[Dataset entries]
>>>>

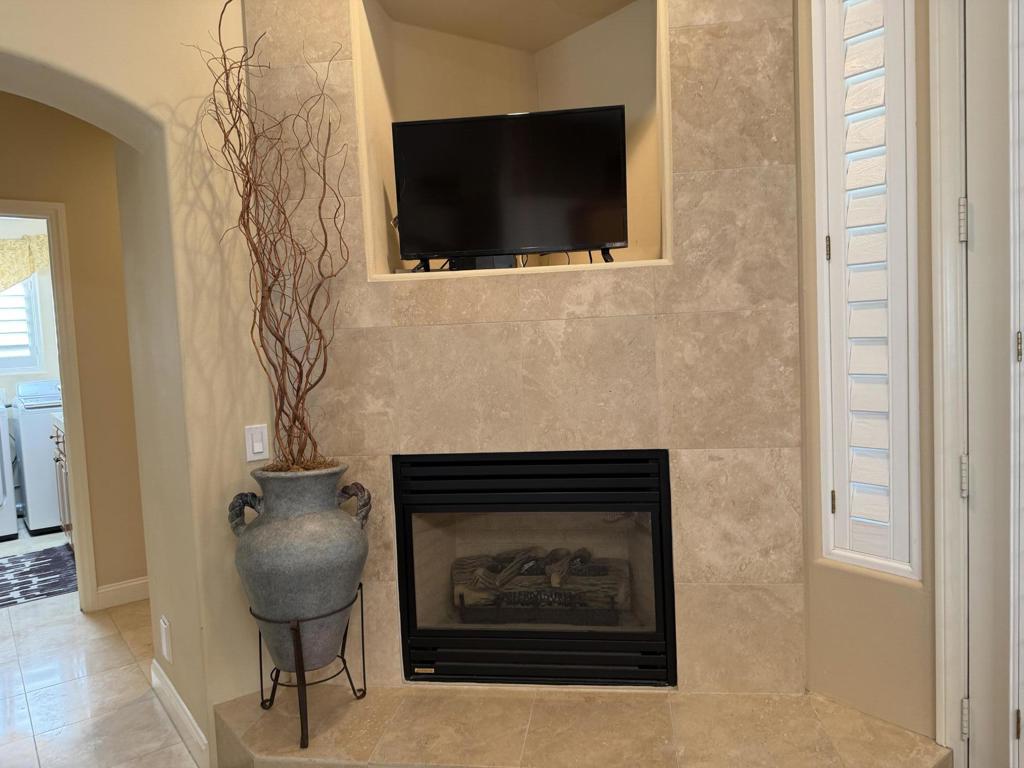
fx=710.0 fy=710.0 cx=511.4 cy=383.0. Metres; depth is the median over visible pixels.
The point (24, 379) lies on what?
laundry room wall
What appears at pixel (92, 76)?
arched wall
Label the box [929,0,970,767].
door frame
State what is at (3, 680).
floor
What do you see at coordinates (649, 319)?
tiled wall
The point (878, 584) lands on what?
right wall
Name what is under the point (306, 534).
urn
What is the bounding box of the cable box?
[446,254,516,270]
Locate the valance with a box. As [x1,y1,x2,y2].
[0,234,49,293]
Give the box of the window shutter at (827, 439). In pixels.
[812,0,922,580]
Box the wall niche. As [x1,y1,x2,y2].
[350,0,670,278]
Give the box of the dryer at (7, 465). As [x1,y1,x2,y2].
[0,388,17,541]
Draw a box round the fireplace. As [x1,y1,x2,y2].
[393,449,674,688]
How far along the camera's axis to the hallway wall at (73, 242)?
3.71 m
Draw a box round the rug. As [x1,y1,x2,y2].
[0,545,77,607]
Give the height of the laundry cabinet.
0.990 m
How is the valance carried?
attached to the laundry room wall at (24, 379)
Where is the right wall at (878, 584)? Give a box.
[791,0,939,746]
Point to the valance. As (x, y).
(22, 254)
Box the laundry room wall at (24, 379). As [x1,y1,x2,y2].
[0,212,60,404]
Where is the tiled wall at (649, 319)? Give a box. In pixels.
[248,0,813,693]
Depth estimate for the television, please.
2.31 m
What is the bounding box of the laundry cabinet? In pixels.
[50,414,72,545]
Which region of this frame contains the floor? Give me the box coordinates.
[0,521,198,767]
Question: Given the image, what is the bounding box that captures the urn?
[230,461,371,674]
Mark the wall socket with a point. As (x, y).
(164, 637)
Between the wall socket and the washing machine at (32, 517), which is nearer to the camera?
the wall socket
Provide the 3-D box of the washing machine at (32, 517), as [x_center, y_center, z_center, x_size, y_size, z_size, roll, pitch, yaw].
[-3.505,0.545,5.647,0.666,1.125,0.718,-6,5,-37]
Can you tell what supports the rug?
on the floor
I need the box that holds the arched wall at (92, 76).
[1,0,273,765]
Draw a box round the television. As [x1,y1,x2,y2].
[392,105,628,269]
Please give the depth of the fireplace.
2.36 m
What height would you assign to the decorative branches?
1.365 m
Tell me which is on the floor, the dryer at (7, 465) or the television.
the dryer at (7, 465)
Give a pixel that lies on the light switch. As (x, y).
(255, 450)
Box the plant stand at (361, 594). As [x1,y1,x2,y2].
[249,581,366,751]
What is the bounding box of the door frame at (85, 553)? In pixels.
[0,198,96,613]
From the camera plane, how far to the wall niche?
2.59 m
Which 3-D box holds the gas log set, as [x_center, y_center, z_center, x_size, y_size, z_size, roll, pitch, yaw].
[0.115,0.748,2.726,0.427,0.215,0.446,-6,5,-37]
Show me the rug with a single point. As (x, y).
(43, 581)
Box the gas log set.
[453,543,627,621]
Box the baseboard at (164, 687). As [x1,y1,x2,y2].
[149,658,210,767]
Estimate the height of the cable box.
0.067 m
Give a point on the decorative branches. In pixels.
(246, 181)
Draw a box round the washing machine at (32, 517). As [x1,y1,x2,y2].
[11,379,63,537]
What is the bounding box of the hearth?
[215,682,950,767]
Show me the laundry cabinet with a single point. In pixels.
(62, 470)
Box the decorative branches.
[191,3,354,473]
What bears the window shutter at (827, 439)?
in the right wall at (878, 584)
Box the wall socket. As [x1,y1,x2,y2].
[159,615,172,662]
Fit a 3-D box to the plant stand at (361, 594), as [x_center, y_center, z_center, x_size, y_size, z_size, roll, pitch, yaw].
[-0.627,0.861,2.186,0.314,0.407,0.312,-6,5,-37]
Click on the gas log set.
(565, 562)
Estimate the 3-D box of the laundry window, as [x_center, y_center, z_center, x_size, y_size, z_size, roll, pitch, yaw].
[-4.419,-0.572,5.769,0.992,1.057,0.125,-6,5,-37]
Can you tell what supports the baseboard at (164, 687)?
attached to the arched wall at (92, 76)
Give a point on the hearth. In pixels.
(832, 704)
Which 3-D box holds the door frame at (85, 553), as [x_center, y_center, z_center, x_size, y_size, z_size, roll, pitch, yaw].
[-2.644,0.196,3.444,0.961,2.096,0.156,-6,5,-37]
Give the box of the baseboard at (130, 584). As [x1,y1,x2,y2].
[93,576,149,610]
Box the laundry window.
[0,271,43,374]
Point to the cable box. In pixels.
(484, 259)
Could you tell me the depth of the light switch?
2.31 m
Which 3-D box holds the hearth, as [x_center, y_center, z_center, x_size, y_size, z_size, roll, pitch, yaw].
[0.133,1.117,2.082,2.352,0.220,0.630,-2,4,11]
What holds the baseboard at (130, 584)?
attached to the hallway wall at (73, 242)
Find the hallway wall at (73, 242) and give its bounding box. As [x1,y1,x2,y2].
[0,95,144,608]
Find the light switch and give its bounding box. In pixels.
[245,424,269,462]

<<<<

-- Activity --
Whatever pictures the entries contain, omit them, and write the rest out exactly.

-- Result of this exercise --
fx=710.0 fy=710.0 cx=511.4 cy=383.0. Metres; depth is the median over visible pixels.
The point (24, 379) lies on what?
laundry room wall
What appears at pixel (92, 76)?
arched wall
Label the box [929,0,970,767].
door frame
State what is at (3, 680).
floor
What do you see at coordinates (649, 319)?
tiled wall
The point (878, 584) lands on what?
right wall
Name what is under the point (306, 534).
urn
What is the bounding box of the cable box?
[446,254,516,270]
Locate the valance with a box. As [x1,y1,x2,y2].
[0,234,49,293]
Give the box of the window shutter at (827, 439). In pixels.
[812,0,922,580]
Box the wall niche. As [x1,y1,x2,y2].
[350,0,670,278]
Give the box of the dryer at (7, 465). As [x1,y1,x2,y2].
[0,388,17,541]
Draw a box round the fireplace. As [x1,y1,x2,y2].
[393,449,674,688]
How far along the camera's axis to the hallway wall at (73, 242)?
3.71 m
Draw a box round the rug. As [x1,y1,x2,y2].
[0,545,77,607]
Give the height of the laundry cabinet.
0.990 m
How is the valance carried?
attached to the laundry room wall at (24, 379)
Where is the right wall at (878, 584)? Give a box.
[791,0,939,746]
Point to the valance. As (x, y).
(22, 254)
Box the laundry room wall at (24, 379). As [x1,y1,x2,y2].
[0,212,60,404]
Where is the tiled wall at (649, 319)? Give a box. In pixels.
[248,0,813,693]
Depth estimate for the television, please.
2.31 m
What is the bounding box of the laundry cabinet? In pixels.
[50,414,72,545]
Which region of this frame contains the floor? Give me the box coordinates.
[0,521,198,767]
Question: Given the image, what is the bounding box that captures the urn?
[230,461,371,674]
Mark the wall socket with a point. As (x, y).
(164, 637)
Between the wall socket and the washing machine at (32, 517), which is nearer to the camera?
the wall socket
Provide the 3-D box of the washing machine at (32, 517), as [x_center, y_center, z_center, x_size, y_size, z_size, roll, pitch, yaw].
[-3.505,0.545,5.647,0.666,1.125,0.718,-6,5,-37]
Can you tell what supports the rug?
on the floor
I need the box that holds the arched wall at (92, 76).
[1,0,273,765]
Draw a box round the television. As [x1,y1,x2,y2].
[392,105,628,269]
Please give the depth of the fireplace.
2.36 m
What height would you assign to the decorative branches?
1.365 m
Tell me which is on the floor, the dryer at (7, 465) or the television.
the dryer at (7, 465)
Give a pixel that lies on the light switch. As (x, y).
(255, 450)
Box the plant stand at (361, 594). As [x1,y1,x2,y2].
[249,581,366,751]
What is the bounding box of the door frame at (85, 553)? In pixels.
[0,198,96,613]
From the camera plane, how far to the wall niche?
2.59 m
Which 3-D box holds the gas log set, as [x_center, y_center, z_center, x_size, y_size, z_size, roll, pitch, yaw].
[0.115,0.748,2.726,0.427,0.215,0.446,-6,5,-37]
Show me the rug with a single point. As (x, y).
(43, 581)
Box the gas log set.
[453,543,627,621]
Box the baseboard at (164, 687). As [x1,y1,x2,y2].
[149,658,210,767]
Estimate the height of the cable box.
0.067 m
Give a point on the decorative branches. In pixels.
(246, 181)
Draw a box round the washing machine at (32, 517). As [x1,y1,x2,y2].
[11,379,63,537]
What is the bounding box of the hearth?
[215,682,950,767]
Show me the laundry cabinet with a single point. In pixels.
(62, 470)
Box the decorative branches.
[191,3,354,473]
What bears the window shutter at (827, 439)?
in the right wall at (878, 584)
Box the wall socket. As [x1,y1,x2,y2].
[159,615,172,662]
Fit a 3-D box to the plant stand at (361, 594), as [x_center, y_center, z_center, x_size, y_size, z_size, roll, pitch, yaw].
[-0.627,0.861,2.186,0.314,0.407,0.312,-6,5,-37]
Click on the gas log set.
(565, 562)
Estimate the 3-D box of the laundry window, as [x_center, y_center, z_center, x_size, y_size, z_size, roll, pitch, yaw].
[-4.419,-0.572,5.769,0.992,1.057,0.125,-6,5,-37]
Can you tell what supports the baseboard at (164, 687)?
attached to the arched wall at (92, 76)
Give a point on the hearth. In pixels.
(832, 704)
Which 3-D box holds the door frame at (85, 553), as [x_center, y_center, z_center, x_size, y_size, z_size, roll, pitch, yaw].
[-2.644,0.196,3.444,0.961,2.096,0.156,-6,5,-37]
Give the box of the baseboard at (130, 584). As [x1,y1,x2,y2].
[93,576,149,610]
Box the laundry window.
[0,271,43,374]
Point to the cable box. In pixels.
(484, 259)
Could you tell me the depth of the light switch?
2.31 m
Which 3-D box holds the hearth, as [x_center, y_center, z_center, x_size, y_size, z_size, roll, pitch, yaw].
[0.133,1.117,2.082,2.352,0.220,0.630,-2,4,11]
What holds the baseboard at (130, 584)?
attached to the hallway wall at (73, 242)
Find the hallway wall at (73, 242) and give its bounding box. As [x1,y1,x2,y2].
[0,95,144,608]
Find the light switch and give its bounding box. In pixels.
[245,424,269,462]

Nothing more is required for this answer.